Monday, October 18, 2004

We had a dinner party Saturday- smoked trout mousse with water crackers; butternut squash soup with chipotle and garlic; and then fall-apart lamb shanks with chocolate almond picada, spinach braised in stock, and rolls; and finally a lemon-pie-cake-tart thing.

The smoked trout mousse (smoked trout, shallot, cream cheese, lime juice, horseradish, and creme fraiche, all food processed up) was super easy and delicious. The only complaint I would make is that Whole Foods is the only nearby store that carries smoked trout.

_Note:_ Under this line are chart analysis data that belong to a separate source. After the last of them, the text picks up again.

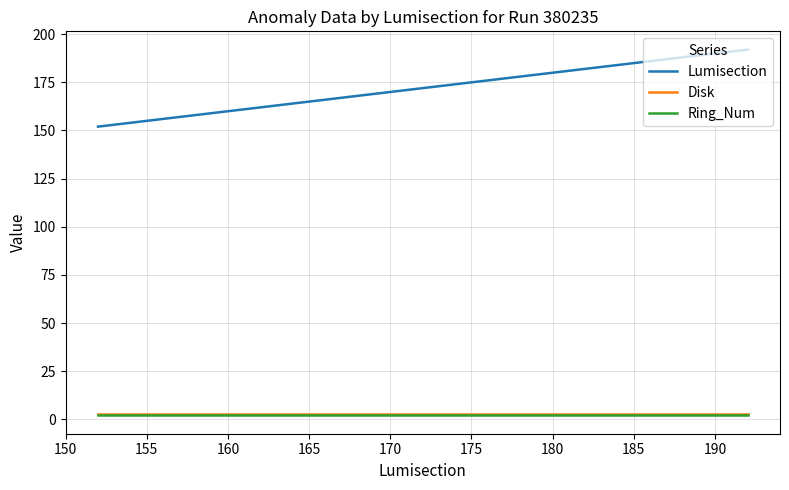

What is the smallest value displayed?

2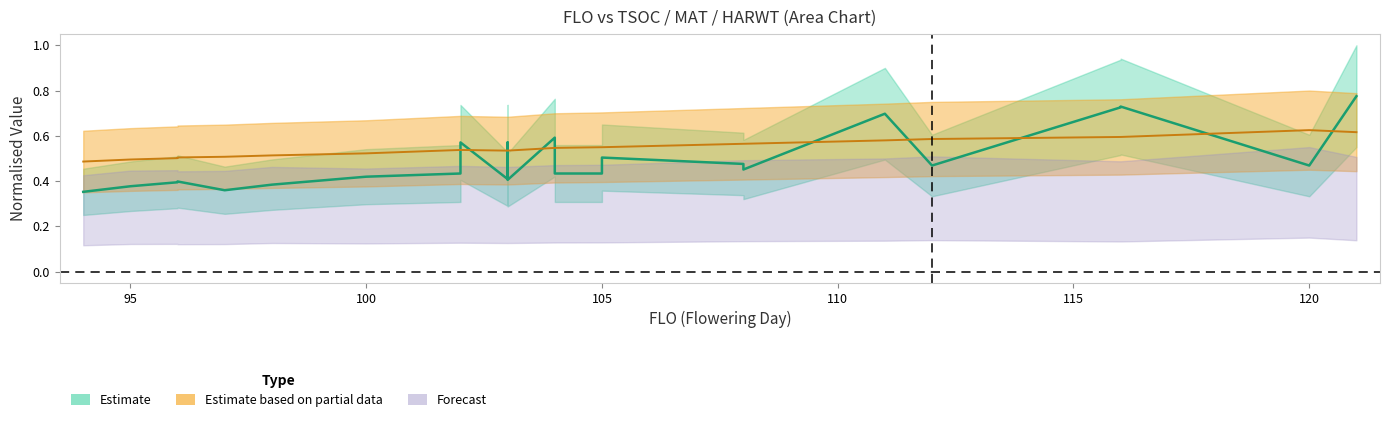

Reading right to left, list all the values displayed in this chart.

TSOC: 0.8	0.8	0.5	0.7	0.7	0.5	0.7	0.5	0.5	0.5	0.4	0.4	0.6	0.4	0.6	0.6	0.4	0.6	0.4	0.4	0.4	0.4	0.4	0.4	0.4	0.4	0.4
MAT: 0.6	0.6	0.6	0.6	0.6	0.6	0.6	0.6	0.6	0.5	0.5	0.5	0.5	0.5	0.5	0.5	0.5	0.5	0.5	0.5	0.5	0.5	0.5	0.5	0.5	0.5	0.5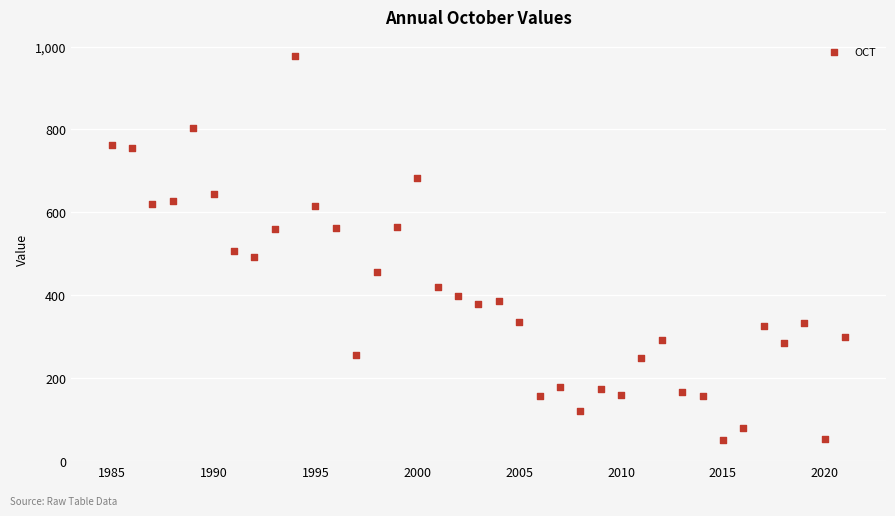

What is the range of Y values (max minus min)?

925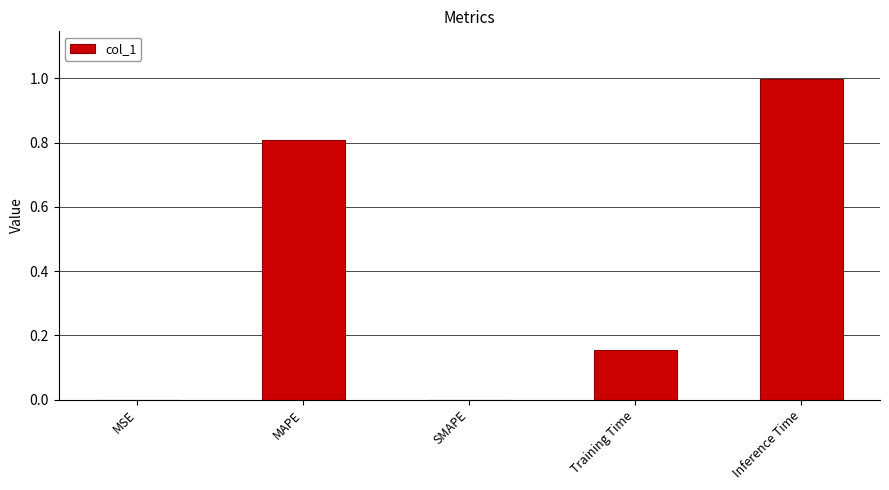

What is the maximum value shown in the chart?

1.0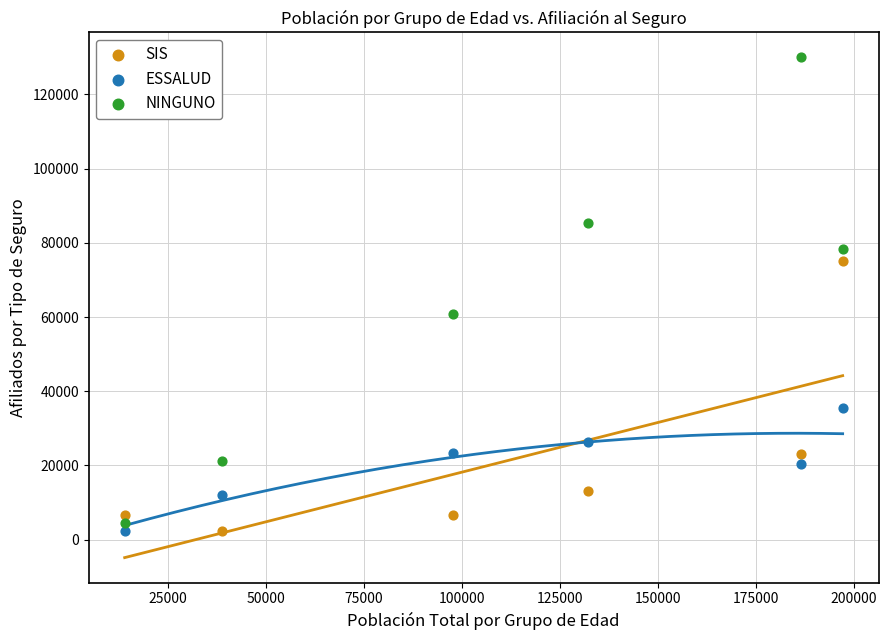

Which series reaches the maximum Y coordinate?

NINGUNO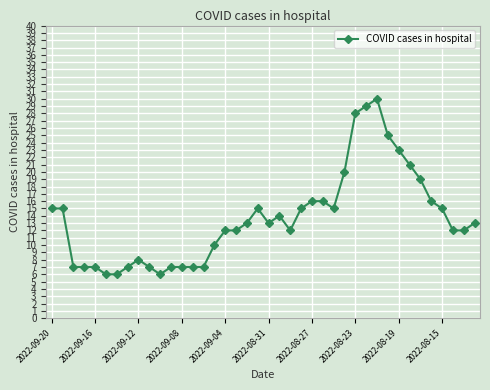

True or false: the data has more than 1 interior local peaks.

True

How can Ralphs carry 57 varieties of smoked salmon, yet no smoked trout?

The soup (from A Year in a Vegetarian Kitchen) was also incredible (and spicy!) and incredibly easy, except for the cutting up and peeling of the butternut squash. However, if you've got a big knife and a good vegetable peeler (ah, Oxo!) that part isn't too bad. The whole wheat croutons dusted with sweet paprika and brown sugar were a great touch. I made the soup and croutons in advance, refrigerated the soup, and poured it right back into the dutch oven just before we expected our guests. As soon as they arrived, I just turned on the heat.

The lamb shanks- well, first I had to go to Jons, a supermarket I have never set foot in before, to find lamb shanks. And y'all? Jons has lamb shanks, lamb hearts, lamb kidneys... every part of the lamb. Up next to every part of the pig and every part of the cow. They also have an actual butcher counter, unlike Ralphs. The butcher and I had quite the discussion about the lamb shanks. And also? The produce at Jons? Is pretty much free, it's so cheap. (Now, of course, I am going to continue to buy the majority of my produce at the Farmer's Market. But if it's the middle of the week and I need an onion- I'm going to Jons.) Apparently, though, this only applies at the Fountain/LaBrea Jons. Other Jons stores also have nearly free produce, but the produce is also in very poor condition.

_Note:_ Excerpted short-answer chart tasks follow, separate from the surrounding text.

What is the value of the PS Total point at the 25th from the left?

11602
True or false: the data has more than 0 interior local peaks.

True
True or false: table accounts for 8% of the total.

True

The lamb shanks were also, by far, the biggest pain, as far as the meal is concerned. A LOT of wine reduction went into that recipe. It was a never ending ordeal. First you reduce the wine. Then you add a whole ton of vegetables. Then you marinate the shanks overnight- and I had to marinate them in three separate bowls, having no bowl large enough to fit them all. Then! You brown the lamb shanks. And strain the wine, and brown the vegetables. Then you scrape up all the vegetable/lamb fond with some water, reduce, and then some more water. Somehow you fit all the lamb and vegetables and the water in your crockpot and then, oh yeah, you simmer the wine some more and add that.

Then you do nothing for five hours. Then you take out the lamb shanks, strain out the cooking juices, and reduce them some more. You make a picada with cocoa and almonds and garlic and toast and then you add that into the juices. And maybe reduce it some more.

But then, you just put the shanks on a (rimmed) baking sheet and spread the sauce over them and bake them at 250 for 30 minutes. I did this an hour before hand and didn't turn the oven on until the guests arrived, but I bet you can also bake them for more than 30 minutes. Regardless, in this respect, they fit in well with my plan for the evening, which was to have everything prepared and ready to go in advance. (The most work I did once the guests arrived was to put the rolls into the oven- everything else was already in place and just took heating.) And they came out really, really well. I thought they were not tender enough and had to get a steak knife, as did my husband, but no one else wanted a steak knife. At the time I thought maybe ours came out less tender due to their crockpot position (usually when cooking ribs or things in the crockpot, I rearrange them periodically, but the lamb was so jampacked in there I feared getting it all back in if I tried). Then I realized all of our guests were using our new flatware and Jeff and I had my old Martha Stewart Everyday flatware- the problem wasn't the lamb, but our incredibly dull old knives.

The spinach also worked nicely in that respect- just make it early, add a little more stock, and I turned the heat on under it when we sat down for the soup.

The lemon tart was from a recent NYT magazine article. It was a very sweet, crumbly pie crust (which I think could have used some more butter), an almond cakey frangipani thing, and a glazed lemon confit on top. Y'all, I wasn't about to go buy a $16 vanilla bean, so I used TJ's vanilla bean paste for the confit, and I wonder if that was the problem. Because the confit was so, so, so bitter. Being resourceful, I added some salt and that made it much less bitter, but I was worried it would be inedible. Fortunately, the crust and frangipani saved the tart, but I don't think I'll make it again (though I gladly had the next slice for breakfast the next day).

And everyone ate it, and everyone enjoyed the meal, and we had a really good time. I think, too, with the tart I learned one of the most basic rules of entertaining- even if it isn't perfect, even if it isn't good (and the tart, to be fair, was good- but I have served some appallingly poor desserts in my day)- your guests will just love that it is. That you took the time to do something. That you wanted to open up your home and your dining room to them.